The Innocents and the Naive

         The governess in Henry James's 1898 The Turn of the Screw, who was named Miss Giddens in Jack Clayton's 1961 The Innocents, was raised to believe. A devout father in a small home raised her with a large family and a Bible. She (Deborah Kerr) had been taught wrong from right, according to Christian doctrine and without an ounce of training in the outside world.

         Christian doctrine alone does not tell one how to deal with a school that expels a child without sufficient explanation. Therefore, when Miles (Martin Stephens), is so expelled, Miss Giddens' lack of reaction in this matter is the first clue that she is probably way in over her head. She does not even write the school asking for a satisfactory explanation for the expulsion.

         In the matter of ghosts, she is completely naïve. In the movie thinks she hears someone calling Flora (Pamela Franklin) when she first enters the property. As strange as this seems to her, it is not a completely uncommon experience for anyone. It just tends to be written off as the imagination. And even though she eventually writes it off as such, one can tell it disturbed her. And like this first experience, not one thing she heard or thought she saw ever struck me as unexplainable or particularly disturbing. (I am a desensitized twenty-first-century student, true, but she was really getting worked up.)

         Anyone who has studied ghosts can tell one that the worst thing one can do is get worked up. One really do lose one's head. Each creak becomes an approaching molester; every shadow turns into a deceased malefactor. Things that normally seem friendly turn frightening. And the more you entertain such ideas, the more power they gain.

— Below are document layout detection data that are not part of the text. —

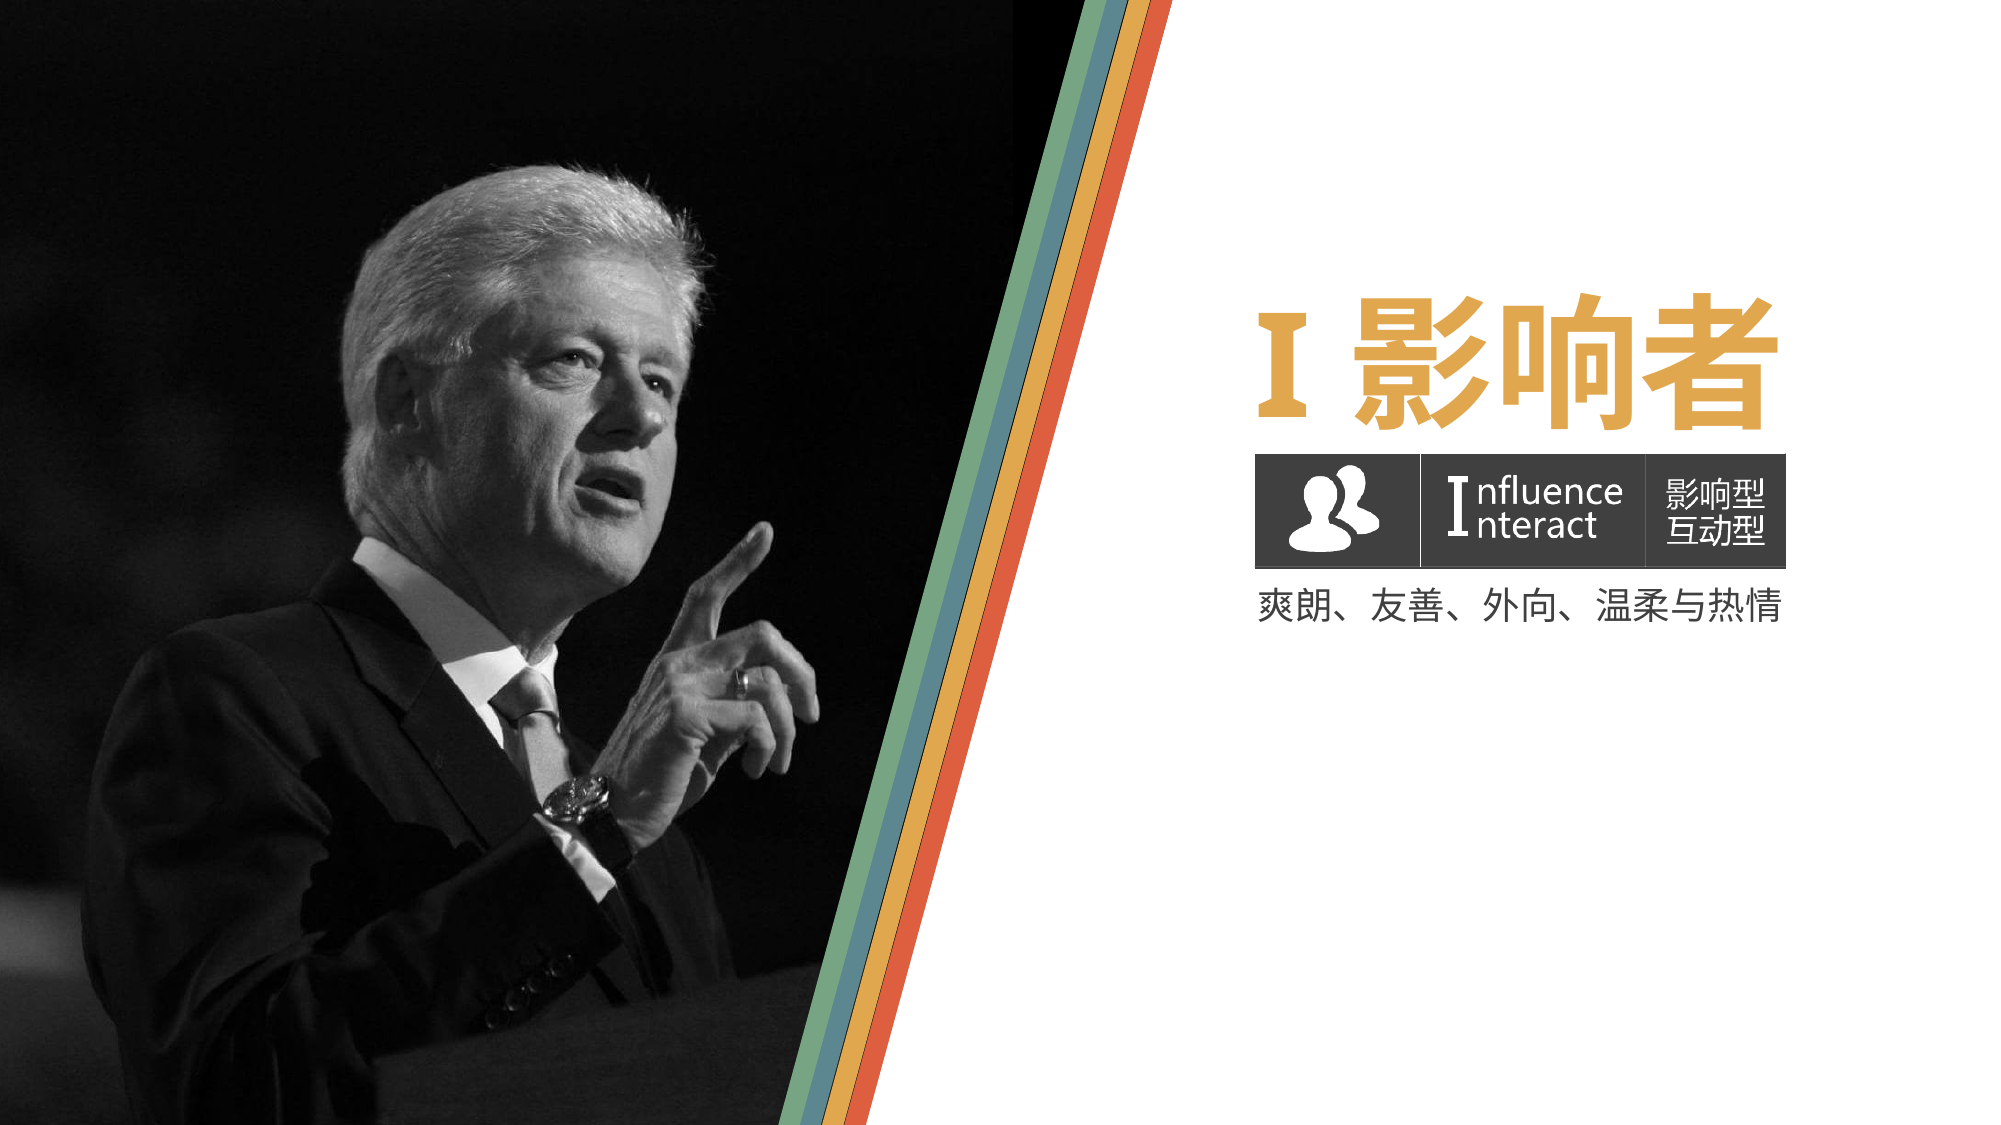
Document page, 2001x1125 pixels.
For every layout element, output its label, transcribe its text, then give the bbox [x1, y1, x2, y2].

picture [0, 0, 765, 1125]
text_box [1173, 0, 2000, 1125]
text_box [765, 0, 1173, 1125]
text_box I 影响者 [1222, 264, 1818, 455]
text_box 爽朗、友善、外向、温柔与热情 [1230, 574, 1810, 635]
picture [1254, 453, 1786, 570]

         Miss Giddens was right at first to question the housekeeper, Mrs. Grose (Megs Jenkins), about the house and its people; but, towards the end when she suspected that the children were being haunted, she should have at least consulted an outsider. She did consider broaching the local parson about how to deal with ghosts, but she never did. Had she gone to him, he could have potentially dispelled her fears, looked into the house itself, or helped her banish the shades of Peter Quint (Peter Wynegarde) and Miss Jessel (Clytie Jessop). He could have also counseled her on dealing with Miles and the school. Having grown up in a devout family, she should have had an idea how broad the function of the parson was. And if any exorcisms or banishments were needed, then it would be the more experienced parish leader who should decide how to go about it.

         But naïve as she was, she did not realize that she did not have the know-how or experience to determine how to release the children from the ghosts' holds, or even if such a thing were necessary. She was(as we all are) blind to her own ignorance. In the end it was not just her sheltered upbringing that had brought her downfall and tragedy on her charge's head. It was her own hubris in thinking she knew what to do or exactly what was going on.